A agenda do Supremo Tribunal Federal estava tomada por questões relevantes. A ministra Carmem Lucia propõem, em função da gravidade da situação e a eminência de conflitos e violências, o julgamento da nulidade dos títulos incidentes nos 54 mil hectares da terra dos Pataxo-Hã-Hã-Hae, no Sul da Bahia. Exceto o ministro Gilmar Mendes, os demais se pronunciaram pela nulidade dos títulos. Era dois de maio.

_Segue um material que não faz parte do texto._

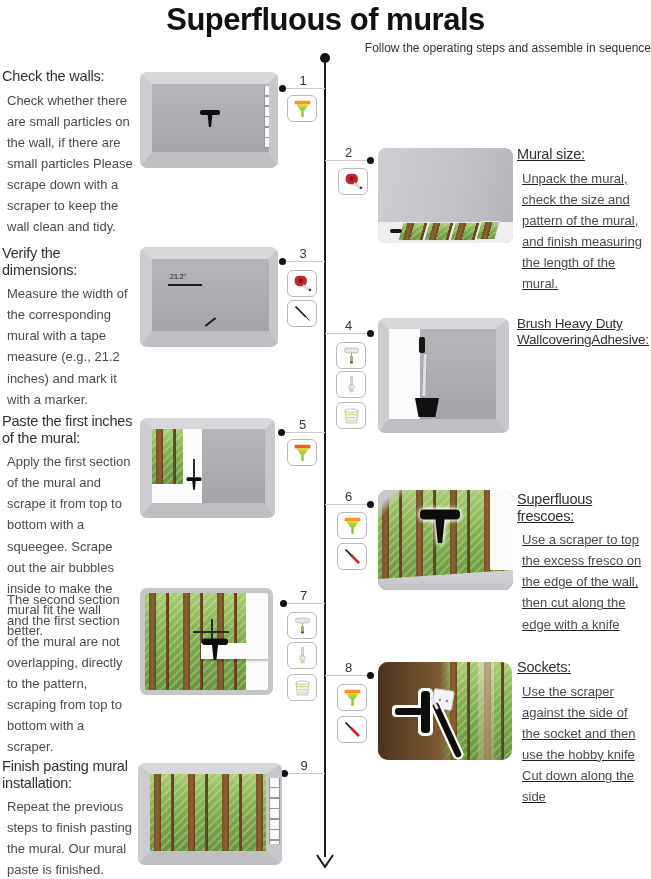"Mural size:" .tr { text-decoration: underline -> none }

O presidente do STF, Ayres Brito, interveio em algumas oportunidades frisando que para os indígenas “terra não é um bem, mas um ser, um ente, um espírito protetor. Eles não aceitam indenização, porque acreditam que nessas terras vivem seus ancestrais”.

Quem diria,
Uma vez mais na Bahia,
Onde a invasão começou,
Há mais de cinco séculos,
O heroico povo Pataxó Hã-Hã-Hae
Reconquista, com suprema galhardia,
Um pedaço de seu território tradicional.
Suprema justiça no tribunal da vida!

Foram mais de 28 anos em que a ação de anulação dos títulos esteve para ser julgada pelo Supremo Tribunal Federal. O que todos nos perguntamos é porque quase três décadas para se julgar uma ação?. Foram mais de três dezenas de lideranças assassinadas neste período. Há 15 anos Galdino era queimado aqui em Brasília.

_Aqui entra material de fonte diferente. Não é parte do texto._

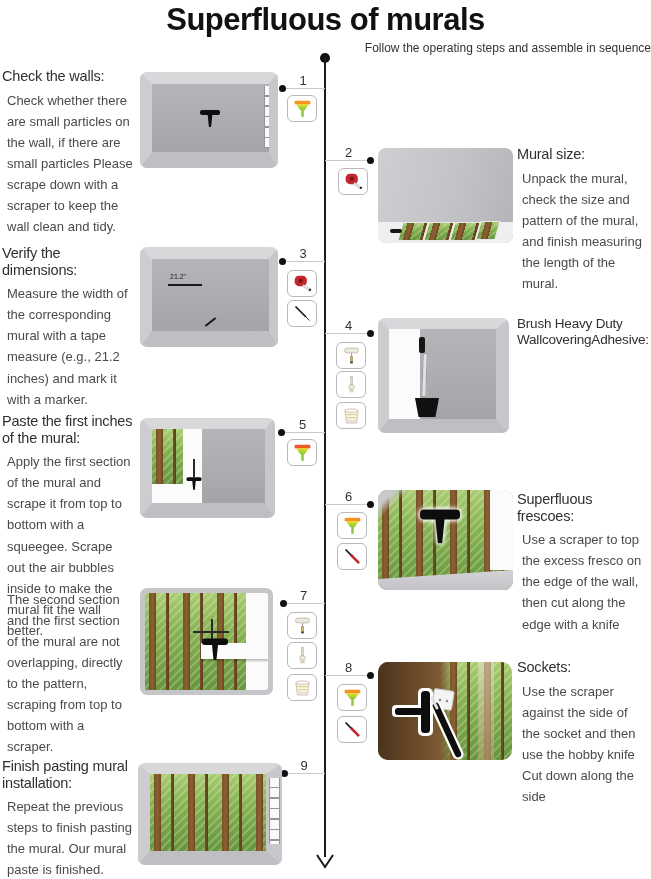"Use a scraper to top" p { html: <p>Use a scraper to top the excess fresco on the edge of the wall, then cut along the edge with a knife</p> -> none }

Agora esperamos o julgamento urgente das ações de devolução das terras já homologadas dos Kaiowá Guarani de Nhanderu Marangatu, e outras dezenas de ações que envolvem direitos indígenas a seus territórios. Que sejam anulados os títulos dados pelo governo Getúlio Vargas em terras dos Kaiowá Guarani.

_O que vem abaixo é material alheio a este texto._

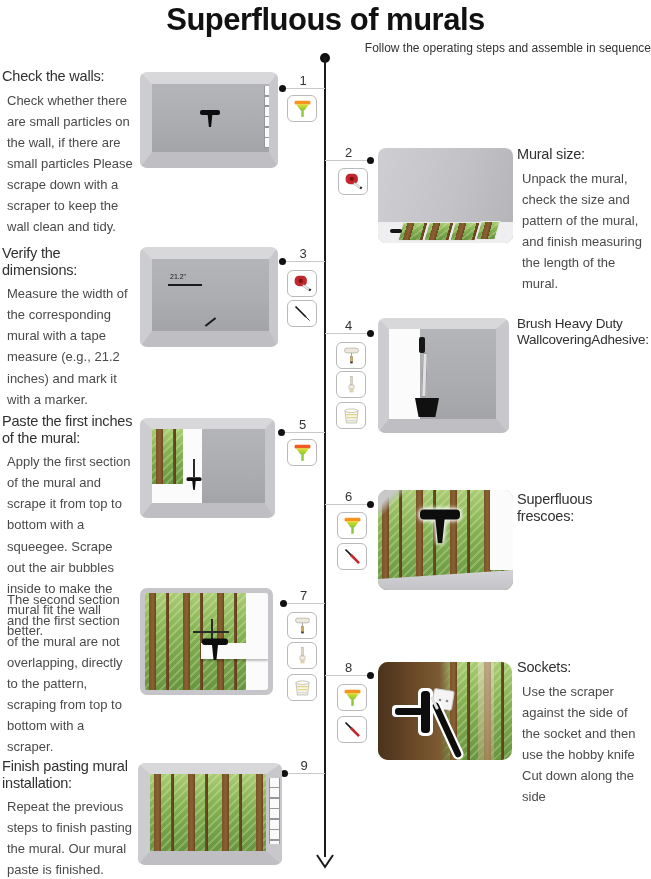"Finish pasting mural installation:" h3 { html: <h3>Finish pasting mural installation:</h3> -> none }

Que a justiça para com os povos indígenas continue sendo feita!

A justiça abre os olhos e o coração

Enquanto em Brasília o Supremo Tribunal Federal, julgava a nulidade dos títulos incidentes sobre a Terra Indígena Caramuru Paraguasu, do povo indígena Pataxo-Hã-Háã-Hae, a juíza Dora Martins que, juntamente com uma delegação de juízes, visitou algumas comunidades Kaiowá Guarani, escrevia seus sentimentos com relação à visita:

“E nós, juízes, ali, “veneno e antídoto” a engolir em seco lágrimas insuspeitas. Conseguimos, estou certa, nos fazer ver além e através da toga. E foi bom.  E o líder Jorge bradou justiça com a Constituição na mão, e as mulheres fizeram, na história, sua segunda ATY GUASU (assembleia) para discutir o medo de não terem terra, alimento, saúde e identidade. Mulheres indígenas com voz. Homens indígenas que querem voltar a ocupar seu território sagrado e tão vilipendiado. E as atrocidades se repetem compassadamente. Nos agradeceram os companheiros brancos, que lá nos receberam, e nos presentearam com a fala de que, com toda certeza, nós, juízes brancos, ao irmos até lá “fizemos história na história deles”. Mais lágrimas e legítimas. E foi tocante saber que eles acharam honroso e importante que juízas e um juiz que lá estiveram se fizeram acompanhar por familiares, crianças e filhos. E tudo ficou tão familiar, tão igual, tão Brasil profundo de brancos e índios… um alento, para todos, e em especial para aqueles que lá, guerreiros bravios, lutam em prol da causa Guarani; lá, em Mato Grosso do Sul, onde juízes decidem os processos de uma perspectiva tão divorciada da terra e dos humanos valores indígenas, a ponto de entenderem que quando a prova é apenas a “fala do índio”, ainda que sejam dezenas deles, alega-se “falta de prova” para por fim ao caso… Afinal, para esse cego olhar da justiça de branco, palavra de índio não vale! “

Oxalá outras delegações de juízes se disponham a conhecer esse outro Brasil, de origem, profundo, desconhecido e desprezado. Quiçá outras Doras, Coras e Coralinas surjam por esse país afora e tenham a sensibilidade e coragem de expressar seus sentimentos com relação aos sofrimentos e injustiças sofridas pelos povos primeiros desse “grande país e tão pequeno para nós povos indígenas” (Marçal Guarani em sua fala ao Papa, em 1980).